Provided data:
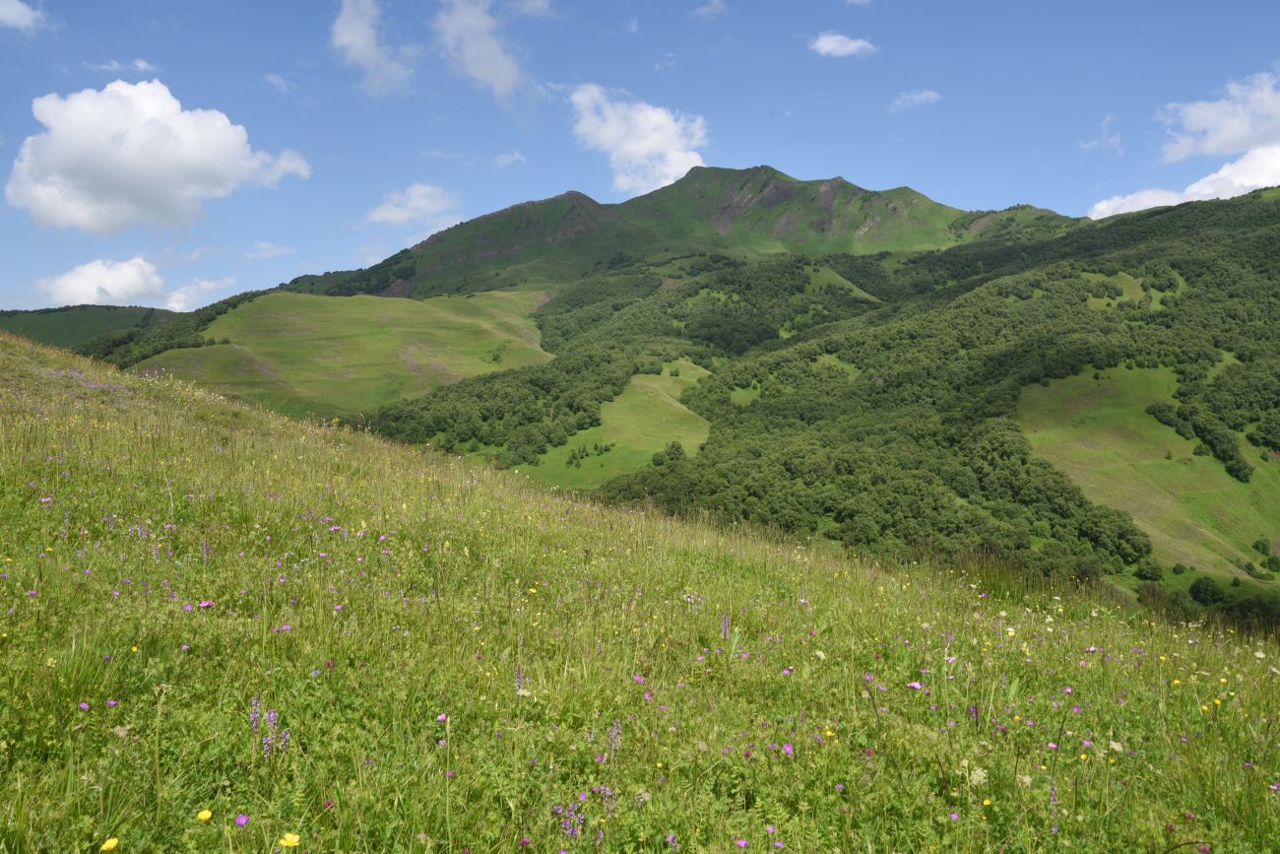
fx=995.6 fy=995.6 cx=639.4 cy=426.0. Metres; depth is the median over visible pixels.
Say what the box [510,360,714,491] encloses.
meadow
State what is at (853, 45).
cloud
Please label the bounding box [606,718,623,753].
purple flower
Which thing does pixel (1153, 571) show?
shrub
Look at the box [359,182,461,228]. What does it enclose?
cloud
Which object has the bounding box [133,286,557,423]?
green hill
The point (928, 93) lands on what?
cloud
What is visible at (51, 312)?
hill
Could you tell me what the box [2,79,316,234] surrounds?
cloud
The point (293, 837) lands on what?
yellow flower
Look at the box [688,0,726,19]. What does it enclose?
cloud
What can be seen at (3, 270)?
sky
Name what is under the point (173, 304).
cloud
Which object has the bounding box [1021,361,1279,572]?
meadow
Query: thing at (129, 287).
cloud
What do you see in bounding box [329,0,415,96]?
cloud
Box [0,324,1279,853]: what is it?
grassy slope
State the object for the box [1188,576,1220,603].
shrub
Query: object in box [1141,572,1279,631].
tree cluster
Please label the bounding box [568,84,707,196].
cloud
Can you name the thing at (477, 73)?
cloud
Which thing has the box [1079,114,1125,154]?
cloud
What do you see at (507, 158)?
cloud
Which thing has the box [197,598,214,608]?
purple flower
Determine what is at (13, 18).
cloud
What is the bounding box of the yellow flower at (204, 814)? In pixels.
[195,808,213,821]
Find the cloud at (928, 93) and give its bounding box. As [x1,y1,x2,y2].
[889,88,942,110]
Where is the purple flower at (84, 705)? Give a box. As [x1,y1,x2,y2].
[77,700,92,710]
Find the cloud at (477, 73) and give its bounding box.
[431,0,539,102]
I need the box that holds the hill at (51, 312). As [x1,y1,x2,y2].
[0,304,179,349]
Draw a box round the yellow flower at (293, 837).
[278,832,301,847]
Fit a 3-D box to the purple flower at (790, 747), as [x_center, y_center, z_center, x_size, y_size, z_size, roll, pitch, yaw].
[0.642,1.420,4.334,0.073,0.069,0.079,-1,2,-41]
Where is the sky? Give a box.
[0,0,1279,317]
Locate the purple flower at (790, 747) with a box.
[779,741,795,754]
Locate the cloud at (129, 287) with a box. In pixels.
[36,256,168,307]
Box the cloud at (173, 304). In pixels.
[159,276,232,312]
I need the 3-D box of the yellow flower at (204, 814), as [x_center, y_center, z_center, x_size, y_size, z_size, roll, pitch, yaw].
[-1.400,1.256,3.203,0.045,0.051,0.043,-1,2,-44]
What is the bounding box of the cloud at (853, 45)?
[809,32,876,57]
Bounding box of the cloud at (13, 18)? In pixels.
[0,0,47,31]
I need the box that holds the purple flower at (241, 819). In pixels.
[233,812,250,825]
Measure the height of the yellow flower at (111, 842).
0.058 m
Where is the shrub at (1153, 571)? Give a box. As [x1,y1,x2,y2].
[1134,558,1165,581]
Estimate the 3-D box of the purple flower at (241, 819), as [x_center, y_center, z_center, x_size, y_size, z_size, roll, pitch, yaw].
[-1.248,1.244,3.112,0.053,0.060,0.057,-1,2,-37]
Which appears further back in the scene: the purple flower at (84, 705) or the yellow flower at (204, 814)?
the purple flower at (84, 705)
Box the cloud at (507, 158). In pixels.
[493,150,525,166]
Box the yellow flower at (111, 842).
[99,836,119,850]

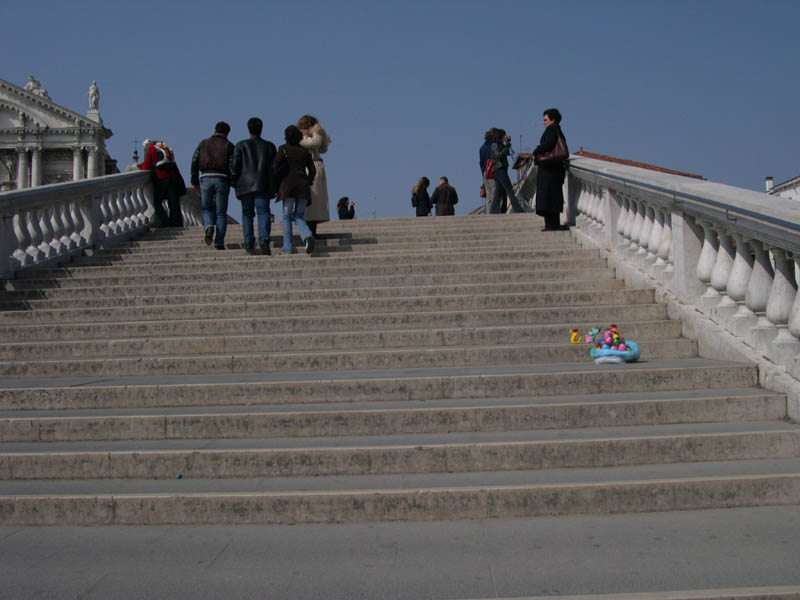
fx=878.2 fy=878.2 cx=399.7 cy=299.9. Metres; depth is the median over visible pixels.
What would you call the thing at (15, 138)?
church
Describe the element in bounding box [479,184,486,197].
handbag
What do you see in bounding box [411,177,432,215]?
woman
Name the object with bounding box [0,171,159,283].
stone balustrade
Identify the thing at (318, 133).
woman
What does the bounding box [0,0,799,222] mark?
sky
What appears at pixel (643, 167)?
tiled roof
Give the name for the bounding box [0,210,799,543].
stone staircase
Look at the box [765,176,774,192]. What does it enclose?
chimney
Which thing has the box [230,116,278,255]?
man
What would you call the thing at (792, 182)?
building
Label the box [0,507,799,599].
pavement
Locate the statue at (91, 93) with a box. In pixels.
[87,80,99,111]
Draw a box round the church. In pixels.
[0,75,113,190]
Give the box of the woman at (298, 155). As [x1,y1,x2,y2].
[273,123,316,254]
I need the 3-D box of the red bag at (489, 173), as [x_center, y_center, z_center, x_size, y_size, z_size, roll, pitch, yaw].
[1.900,-2.704,18.014,0.382,0.551,0.488,-1,-2,1]
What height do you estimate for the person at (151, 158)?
1.726 m
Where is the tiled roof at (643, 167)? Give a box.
[574,149,706,179]
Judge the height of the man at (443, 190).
1.555 m
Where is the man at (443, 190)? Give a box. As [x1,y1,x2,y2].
[430,176,458,215]
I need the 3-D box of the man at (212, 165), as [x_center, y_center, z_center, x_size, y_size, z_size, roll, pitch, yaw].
[-2.649,-1.626,12.577,0.668,1.845,0.610,-2,-2,11]
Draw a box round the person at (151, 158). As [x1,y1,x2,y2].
[139,138,183,227]
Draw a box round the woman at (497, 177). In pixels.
[488,128,525,214]
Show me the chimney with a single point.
(769, 185)
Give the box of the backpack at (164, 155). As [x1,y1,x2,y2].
[152,141,174,168]
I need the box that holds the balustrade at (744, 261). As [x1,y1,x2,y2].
[564,153,799,417]
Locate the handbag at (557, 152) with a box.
[537,134,568,164]
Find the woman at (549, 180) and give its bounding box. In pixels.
[532,108,568,231]
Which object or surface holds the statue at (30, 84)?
on the church
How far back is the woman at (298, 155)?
11.51 m
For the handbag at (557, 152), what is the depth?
12.69 m
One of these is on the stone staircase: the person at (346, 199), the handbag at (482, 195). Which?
the person at (346, 199)
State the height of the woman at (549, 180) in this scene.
1.812 m
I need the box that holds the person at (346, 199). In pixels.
[337,196,355,219]
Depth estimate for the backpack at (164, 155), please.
15.39 m
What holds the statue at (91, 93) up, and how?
on the church
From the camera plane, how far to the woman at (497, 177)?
17.31 m
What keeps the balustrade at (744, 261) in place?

Directions: Your copy should be the entries retyped exactly, with no images in it.

Response to this task:
fx=995.6 fy=995.6 cx=639.4 cy=426.0. Metres; depth is the median over visible pixels.
Say what the box [510,360,714,491] encloses.
meadow
State what is at (853, 45).
cloud
Please label the bounding box [606,718,623,753].
purple flower
Which thing does pixel (1153, 571) show?
shrub
Look at the box [359,182,461,228]. What does it enclose?
cloud
Which object has the bounding box [133,286,557,423]?
green hill
The point (928, 93) lands on what?
cloud
What is visible at (51, 312)?
hill
Could you tell me what the box [2,79,316,234] surrounds?
cloud
The point (293, 837) lands on what?
yellow flower
Look at the box [688,0,726,19]. What does it enclose?
cloud
What can be seen at (3, 270)?
sky
Name what is under the point (173, 304).
cloud
Which object has the bounding box [1021,361,1279,572]?
meadow
Query: thing at (129, 287).
cloud
What do you see in bounding box [329,0,415,96]?
cloud
Box [0,324,1279,853]: what is it?
grassy slope
State the object for the box [1188,576,1220,603].
shrub
Query: object in box [1141,572,1279,631].
tree cluster
Please label the bounding box [568,84,707,196].
cloud
Can you name the thing at (477, 73)?
cloud
Which thing has the box [1079,114,1125,154]?
cloud
What do you see at (507, 158)?
cloud
Which thing has the box [197,598,214,608]?
purple flower
Determine what is at (13, 18).
cloud
What is the bounding box of the yellow flower at (204, 814)? In pixels.
[195,808,213,821]
Find the cloud at (928, 93) and give its bounding box. As [x1,y1,x2,y2].
[889,88,942,110]
Where is the purple flower at (84, 705)? Give a box. As [x1,y1,x2,y2].
[77,700,92,710]
Find the cloud at (477, 73) and give its bounding box.
[431,0,539,102]
I need the box that holds the hill at (51, 312). As [x1,y1,x2,y2].
[0,304,179,349]
Draw a box round the yellow flower at (293, 837).
[278,832,301,847]
Fit a 3-D box to the purple flower at (790, 747), as [x_center, y_center, z_center, x_size, y_size, z_size, roll, pitch, yaw].
[0.642,1.420,4.334,0.073,0.069,0.079,-1,2,-41]
Where is the sky? Give a box.
[0,0,1279,317]
Locate the purple flower at (790, 747) with a box.
[779,741,795,754]
Locate the cloud at (129, 287) with a box. In pixels.
[36,256,168,307]
Box the cloud at (173, 304). In pixels.
[159,276,232,312]
I need the 3-D box of the yellow flower at (204, 814), as [x_center, y_center, z_center, x_size, y_size, z_size, roll, pitch, yaw].
[-1.400,1.256,3.203,0.045,0.051,0.043,-1,2,-44]
What is the bounding box of the cloud at (853, 45)?
[809,32,876,57]
Bounding box of the cloud at (13, 18)? In pixels.
[0,0,47,31]
I need the box that holds the purple flower at (241, 819). In pixels.
[233,812,250,825]
Measure the height of the yellow flower at (111, 842).
0.058 m
Where is the shrub at (1153, 571)? Give a box. As [x1,y1,x2,y2].
[1134,558,1165,581]
Estimate the 3-D box of the purple flower at (241, 819), as [x_center, y_center, z_center, x_size, y_size, z_size, roll, pitch, yaw].
[-1.248,1.244,3.112,0.053,0.060,0.057,-1,2,-37]
Which appears further back in the scene: the purple flower at (84, 705) or the yellow flower at (204, 814)?
the purple flower at (84, 705)
Box the cloud at (507, 158). In pixels.
[493,150,525,166]
Box the yellow flower at (111, 842).
[99,836,119,850]

fx=878.2 fy=878.2 cx=399.7 cy=299.9. Metres; depth is the median over visible pixels.
What would you call the thing at (15, 138)?
church
Describe the element in bounding box [479,184,486,197].
handbag
What do you see in bounding box [411,177,432,215]?
woman
Name the object with bounding box [0,171,159,283].
stone balustrade
Identify the thing at (318, 133).
woman
What does the bounding box [0,0,799,222] mark?
sky
What appears at pixel (643, 167)?
tiled roof
Give the name for the bounding box [0,210,799,543].
stone staircase
Look at the box [765,176,774,192]. What does it enclose?
chimney
Which thing has the box [230,116,278,255]?
man
What would you call the thing at (792, 182)?
building
Label the box [0,507,799,599].
pavement
Locate the statue at (91, 93) with a box. In pixels.
[87,80,99,111]
Draw a box round the church. In pixels.
[0,75,113,190]
Give the box of the woman at (298, 155). As [x1,y1,x2,y2].
[273,123,316,254]
I need the 3-D box of the red bag at (489, 173), as [x_center, y_center, z_center, x_size, y_size, z_size, roll, pitch, yaw].
[1.900,-2.704,18.014,0.382,0.551,0.488,-1,-2,1]
What height do you estimate for the person at (151, 158)?
1.726 m
Where is the tiled roof at (643, 167)? Give a box.
[574,149,706,179]
Judge the height of the man at (443, 190).
1.555 m
Where is the man at (443, 190)? Give a box. As [x1,y1,x2,y2].
[430,176,458,215]
I need the 3-D box of the man at (212, 165), as [x_center, y_center, z_center, x_size, y_size, z_size, roll, pitch, yaw].
[-2.649,-1.626,12.577,0.668,1.845,0.610,-2,-2,11]
Draw a box round the person at (151, 158). As [x1,y1,x2,y2].
[139,138,183,227]
Draw a box round the woman at (497, 177). In pixels.
[488,128,525,214]
Show me the chimney with a single point.
(769, 185)
Give the box of the backpack at (164, 155). As [x1,y1,x2,y2].
[152,141,174,168]
I need the box that holds the balustrade at (744, 261). As [x1,y1,x2,y2].
[564,153,799,417]
Locate the handbag at (557, 152) with a box.
[537,134,568,164]
Find the woman at (549, 180) and give its bounding box. In pixels.
[532,108,568,231]
Which object or surface holds the statue at (30, 84)?
on the church
How far back is the woman at (298, 155)?
11.51 m
For the handbag at (557, 152), what is the depth?
12.69 m
One of these is on the stone staircase: the person at (346, 199), the handbag at (482, 195). Which?
the person at (346, 199)
State the height of the woman at (549, 180) in this scene.
1.812 m
I need the box that holds the person at (346, 199). In pixels.
[337,196,355,219]
Depth estimate for the backpack at (164, 155), please.
15.39 m
What holds the statue at (91, 93) up, and how?
on the church
From the camera plane, how far to the woman at (497, 177)?
17.31 m
What keeps the balustrade at (744, 261) in place?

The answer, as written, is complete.